## DEV Community

Pol Monroig Company

Posted on

# Making algorithms work together

In every machine learning application you may have found that every machine learning algorithm you try has its flaws. As the no free lunch theorem states there is no single learning algorithm in any domain always induces the most accurate learner. Learning is ill-posed since we do not have all the data and each algorithm converges for a specific subset of the original data. What if there was a way to combine the knowledge of different algorithms?(Spoiler: there is!)

# Combining base-learners

The idea is to have multiple base learners, each an expert in a subset of the dataset and accurate in it. This way each learner complements each other.
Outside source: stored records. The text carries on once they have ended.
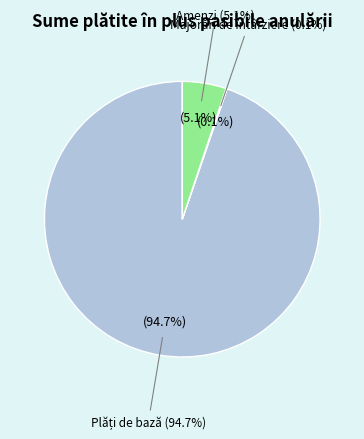

Is 18 the majority of the pie?

No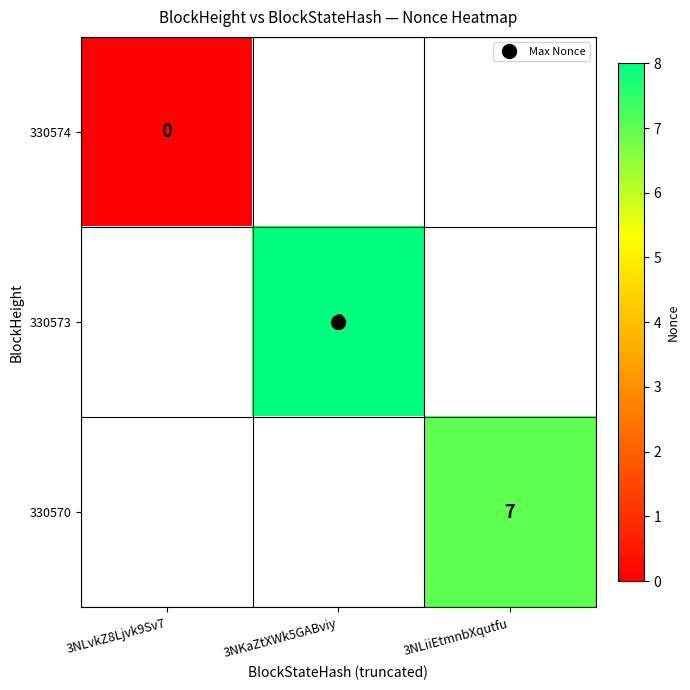

True or false: 330570 has a value of 4.3 at 3NLiiEtmnbXqutfu.

False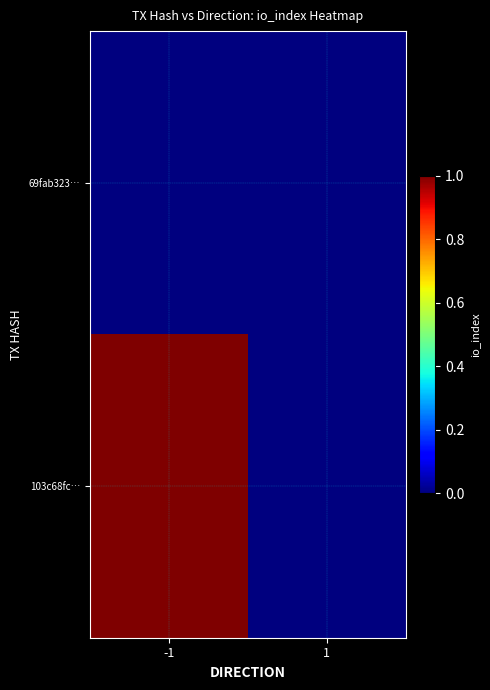

At which category does the chart reach its minimum across all series?

-1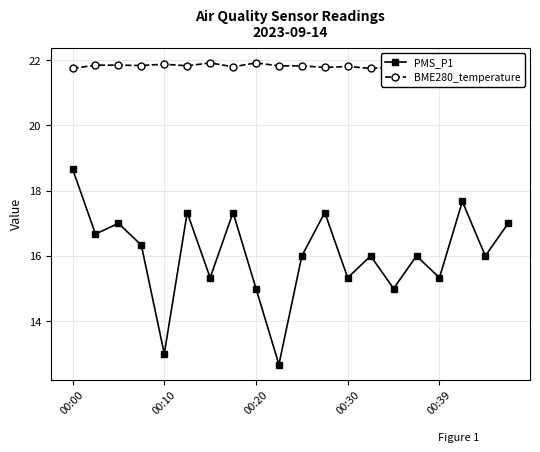

The value of PMS_P1 at 11 is 7.8. True or false?

False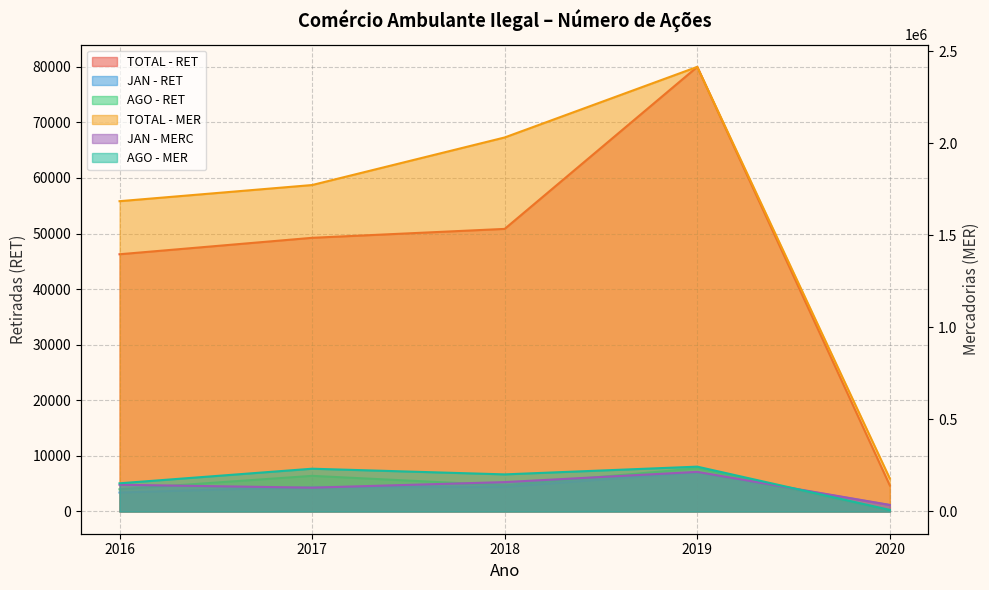

What is the smallest value displayed?

110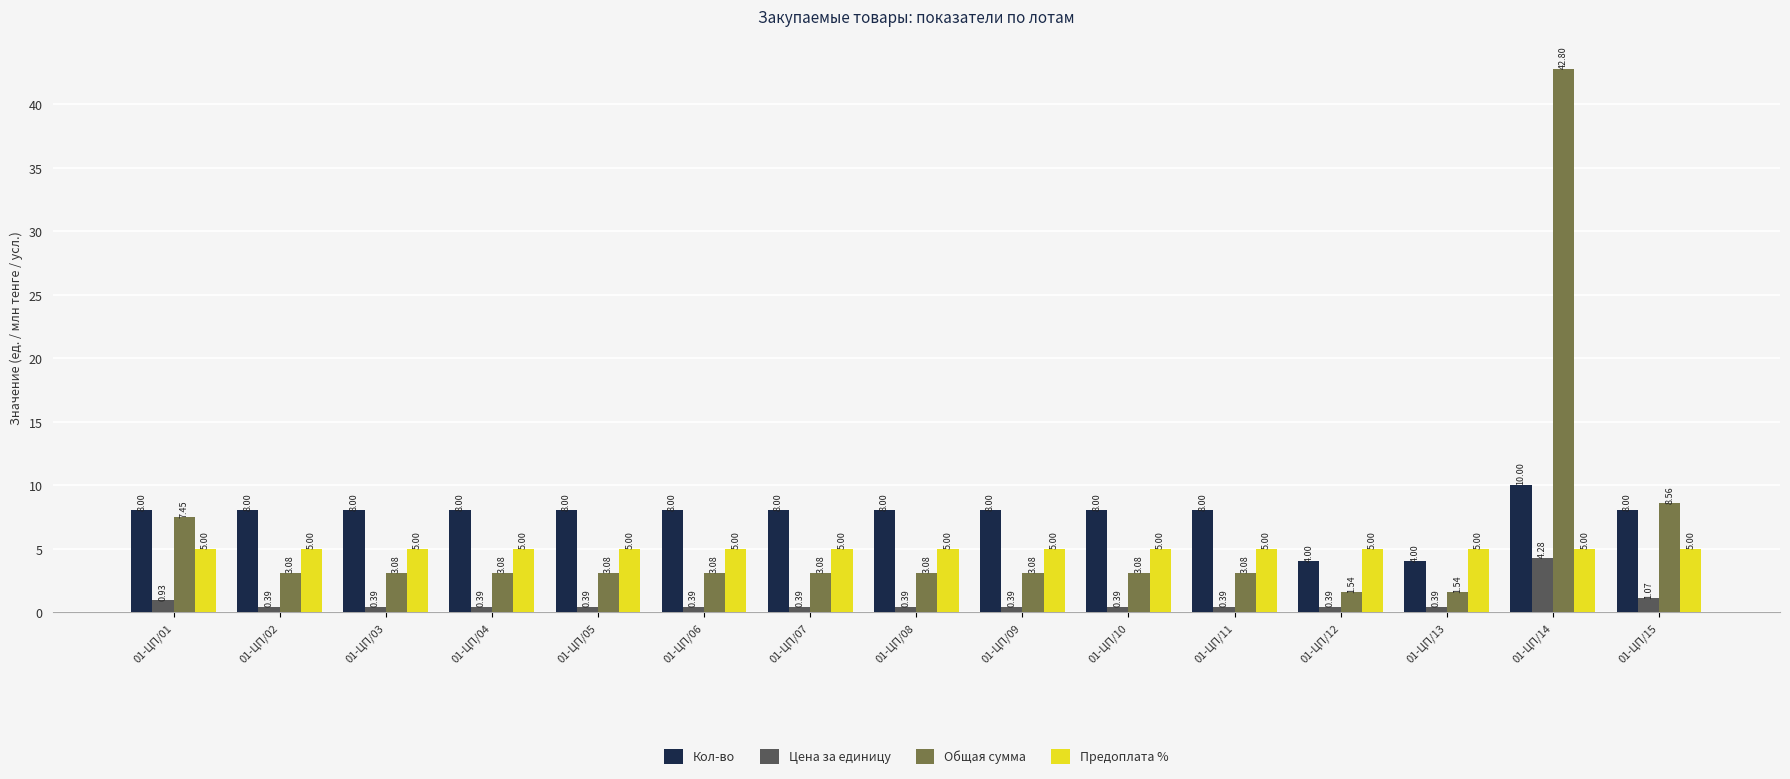

What is the difference between the highest and lowest values at 01-ЦП/09?

7.6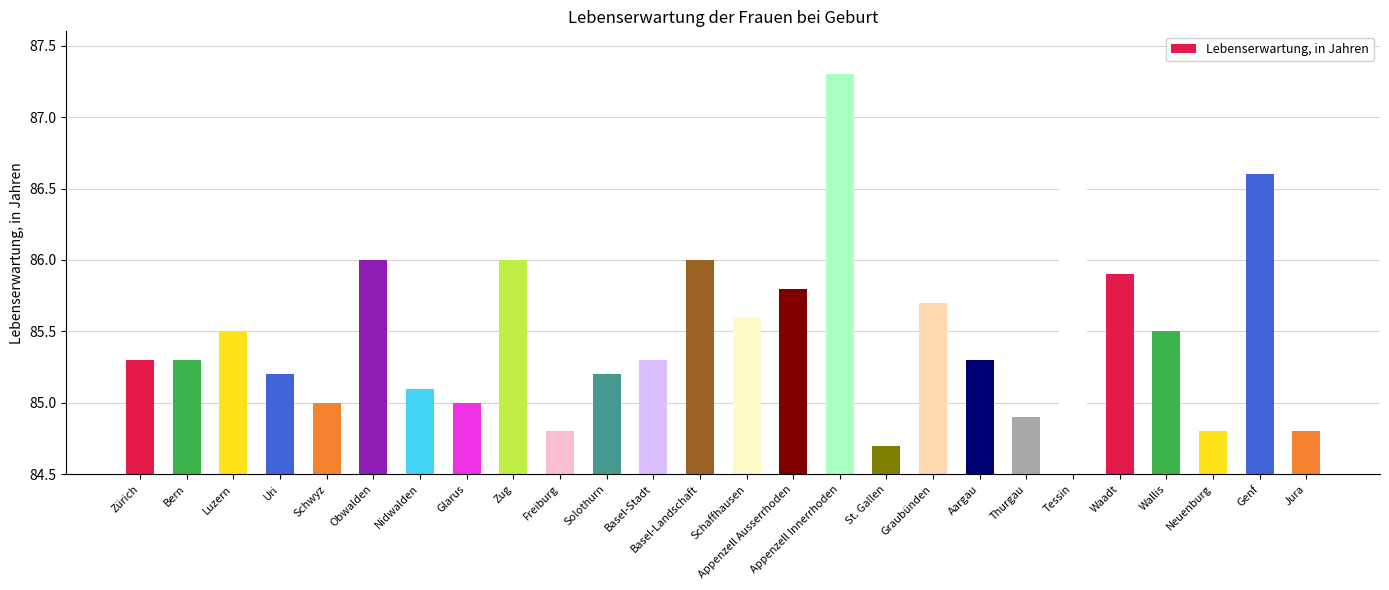

What is the greatest value displayed?

87.3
There are two aspects we must consider:

• We must choose base-learners that complement each other (otherwise we would have unnecessary redundancy). A synonym to this is that they must not be correlated.
• Each learner must try to have the highest accuracy, we should also find a way to combine the output of each learner to achieve it.

# Diversifying learners

There are multiple ways in which we can diversify each learning algorithm. For instance, we can use different algorithms, we can also try similar algorithms but with different hyperparameters or each algorithm could be trained with a different data subset.

### Voting

Voting is the most simple technique in which the output of multiple classifiers is combined using a linear combination (i.e. sum, product, median, weighted sum, maximum, minimum). The main idea behind this method is the we create a voting scheme over high variance and low bias models, thus bias remains small and variance is reduced. An analogy to this is when we have multiple noisy samples of the same data, if we combine them it is much easier to sort out the noise.

### Bagging

This is variance of the voting method. The difference is that each base-learner is trained on different training sets. To generate each set we draw instances randomly with replacement. By replacing the instances it is possible that many instances are repeated and that some are not used at all.

### Boosting

This type of mixer works by using simple learners that actively learn on the mistake of the previous learners, the most commonly and effective use of boosting is called AdaBoost. For AdaBoost to work, the learners must be very weak, otherwise we have a high risk of overfitting. AdaBoost combines the votes based on weights proportional to the accuracy of each base-learner in the training set.

### Stacking

Stacking is mechanism in which multiple base-learners are trained using the train dataset. After that, a new training data is created by voting the predictions of each base-learner. Finally, another learner (called the mixer) learns from the predictions of the other algorithms.